:: Dataset records ::

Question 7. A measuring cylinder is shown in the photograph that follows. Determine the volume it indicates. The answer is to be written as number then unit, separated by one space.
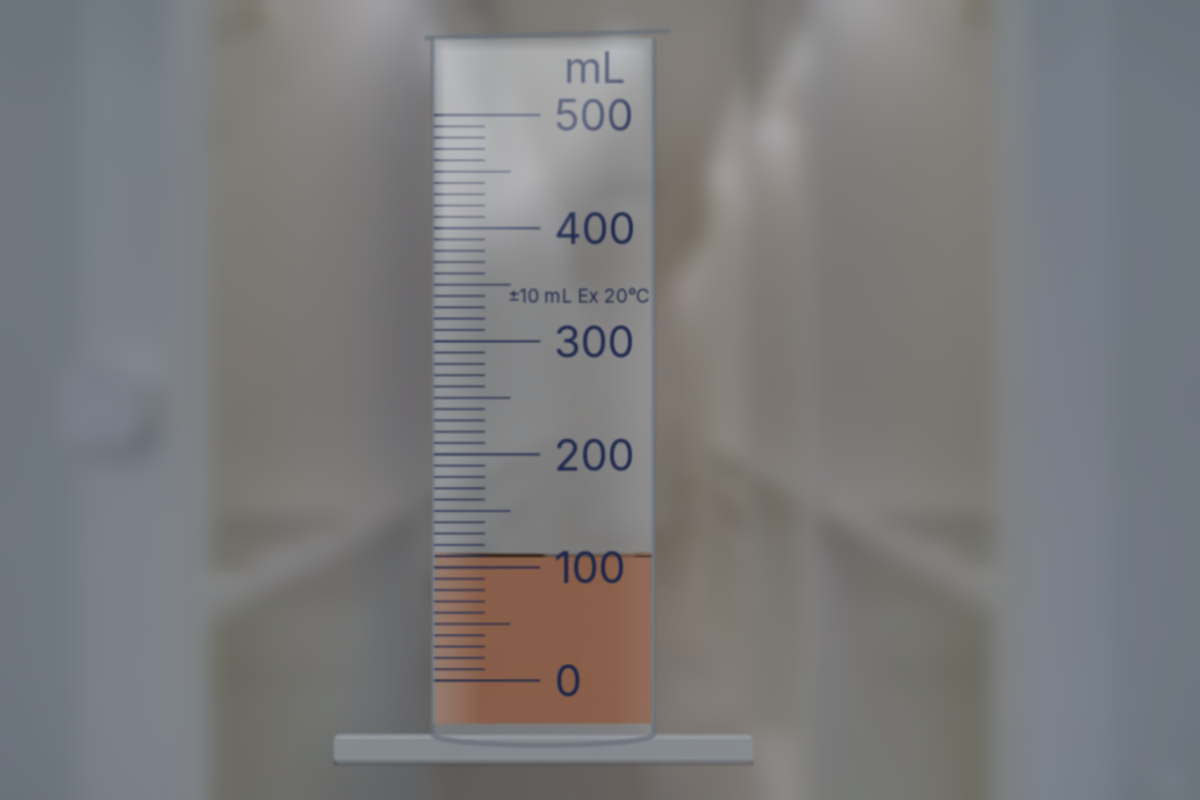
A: 110 mL
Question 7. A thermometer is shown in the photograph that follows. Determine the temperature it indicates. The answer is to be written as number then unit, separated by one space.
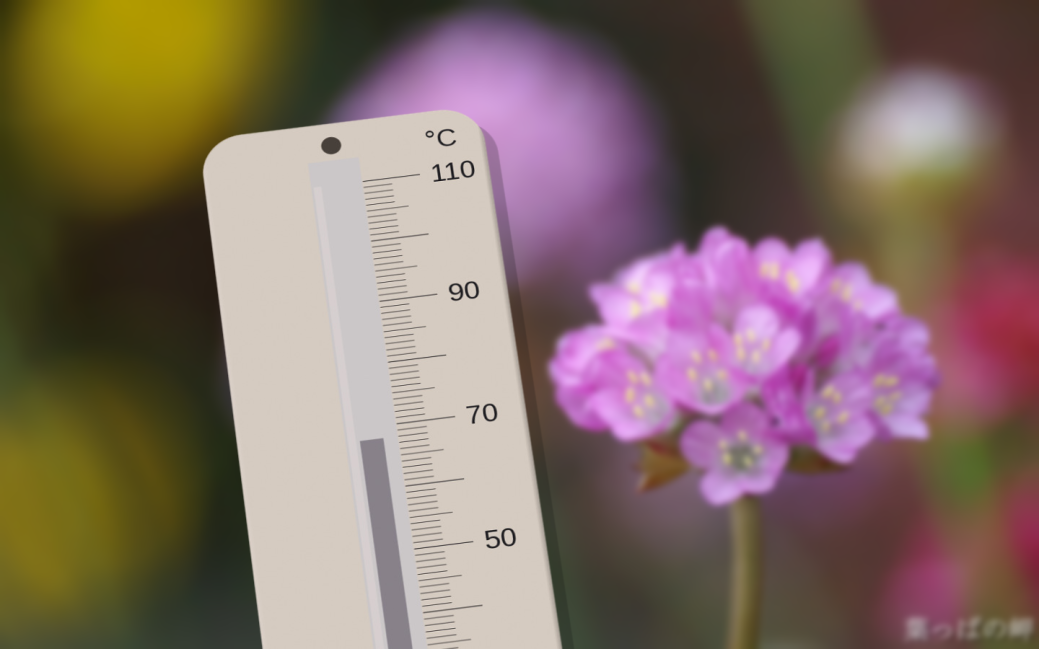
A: 68 °C
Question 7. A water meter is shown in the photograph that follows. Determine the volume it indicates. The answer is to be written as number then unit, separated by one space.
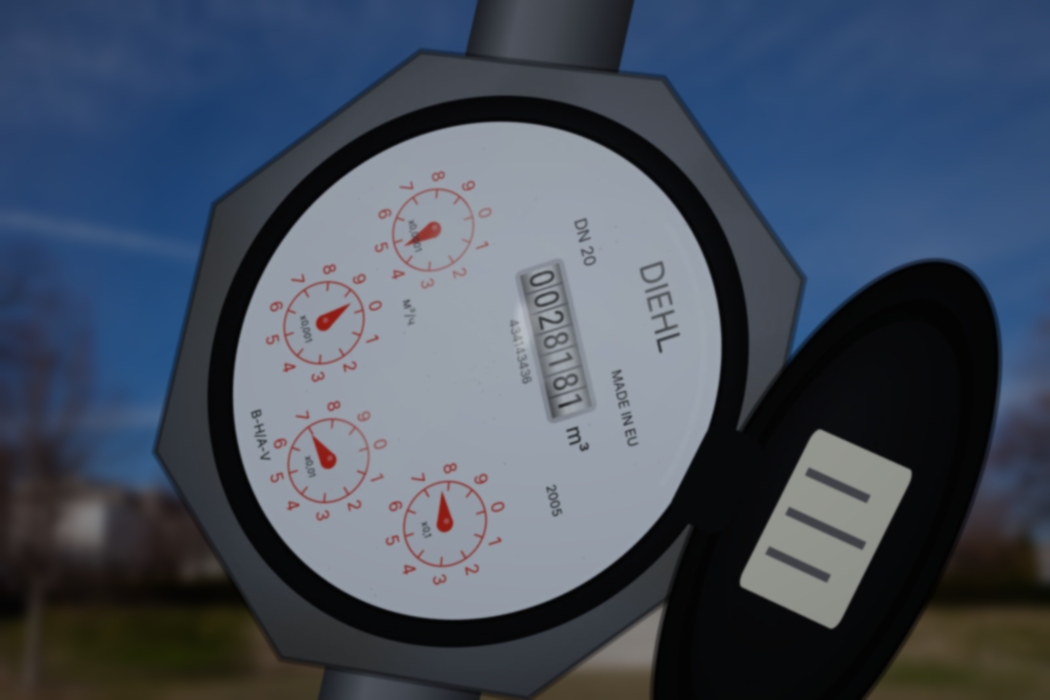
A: 28181.7694 m³
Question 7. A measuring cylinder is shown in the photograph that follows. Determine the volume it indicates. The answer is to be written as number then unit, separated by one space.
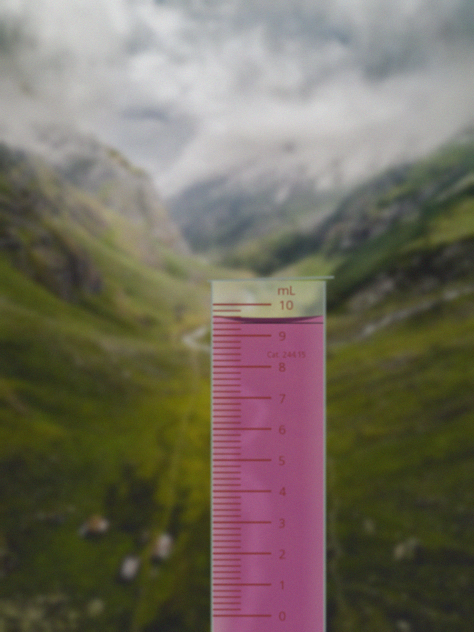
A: 9.4 mL
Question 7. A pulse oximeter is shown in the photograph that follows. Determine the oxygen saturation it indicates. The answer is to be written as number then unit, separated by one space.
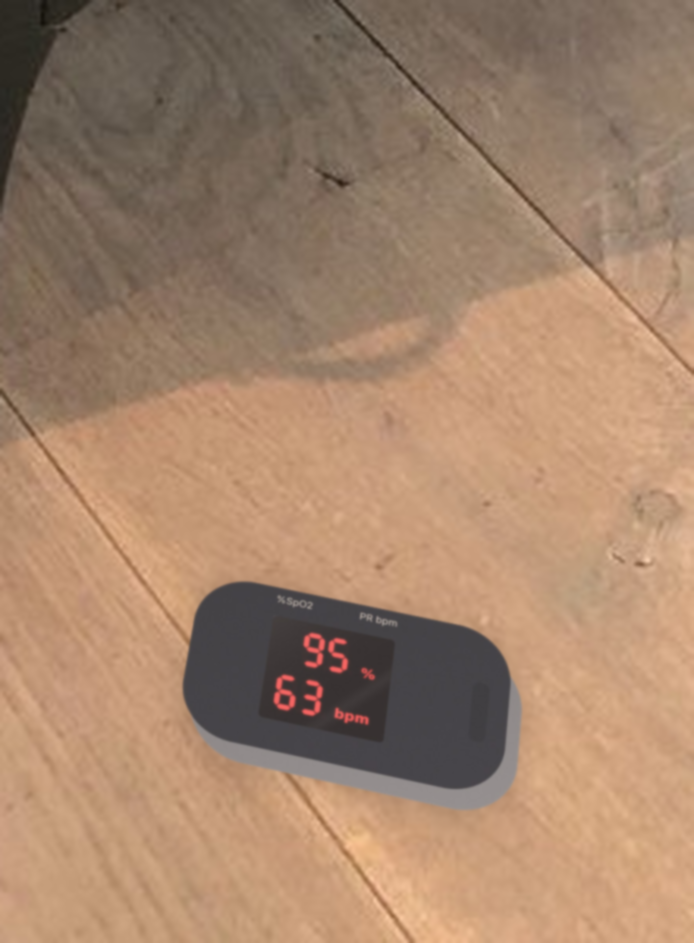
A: 95 %
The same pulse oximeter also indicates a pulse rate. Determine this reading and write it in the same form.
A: 63 bpm
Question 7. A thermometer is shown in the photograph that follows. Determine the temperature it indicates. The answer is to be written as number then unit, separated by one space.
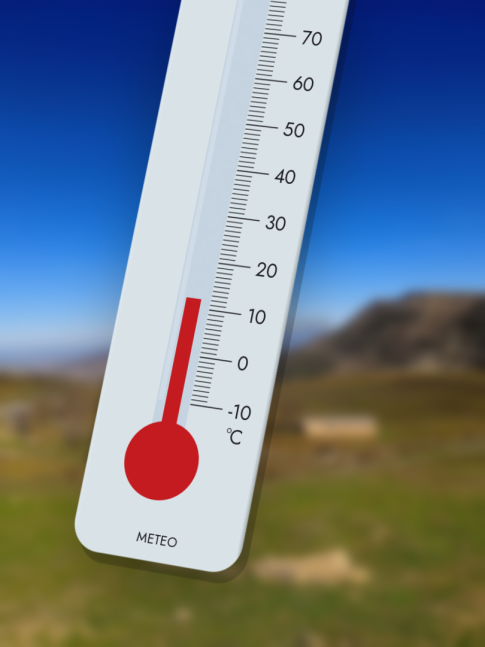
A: 12 °C
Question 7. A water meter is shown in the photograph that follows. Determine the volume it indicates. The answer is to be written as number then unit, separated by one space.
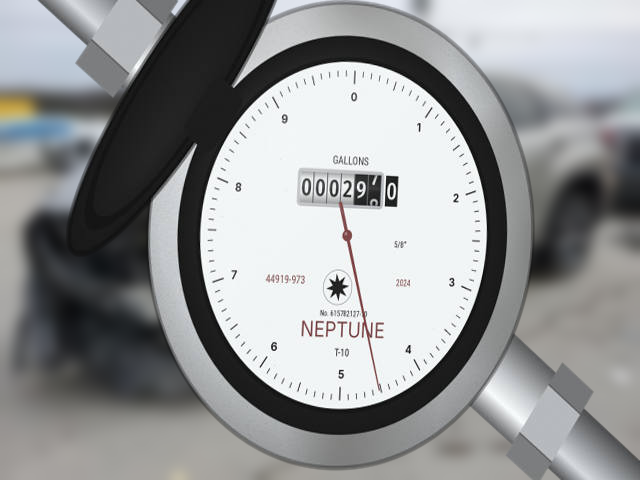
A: 2974.5 gal
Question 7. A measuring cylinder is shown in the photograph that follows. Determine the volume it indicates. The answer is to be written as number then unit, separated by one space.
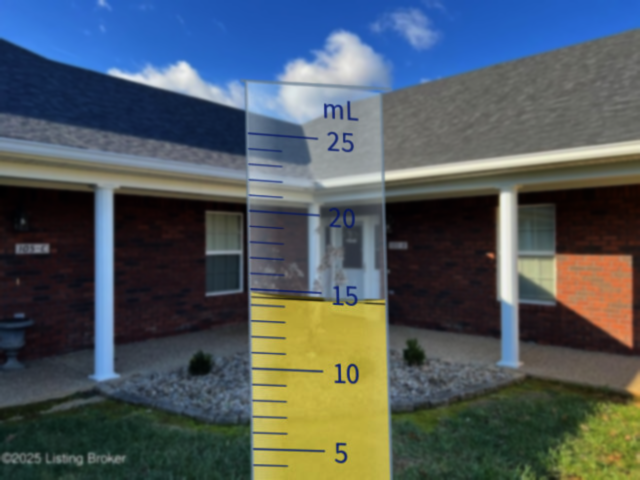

:: Problem details ::
Edit the items above, beginning at the line that has "The same pulse" and stopping after the last item: replace "Determine" with "Find" and keep everything else unchanged. Leave the pictures out of your answer.

:: Problem solution ::
The same pulse oximeter also indicates a pulse rate. Find this reading and write it in the same form.
A: 63 bpm
Question 7. A thermometer is shown in the photograph that follows. Find the temperature it indicates. The answer is to be written as number then unit, separated by one space.
A: 12 °C
Question 7. A water meter is shown in the photograph that follows. Find the volume it indicates. The answer is to be written as number then unit, separated by one space.
A: 2974.5 gal
Question 7. A measuring cylinder is shown in the photograph that follows. Find the volume it indicates. The answer is to be written as number then unit, separated by one space.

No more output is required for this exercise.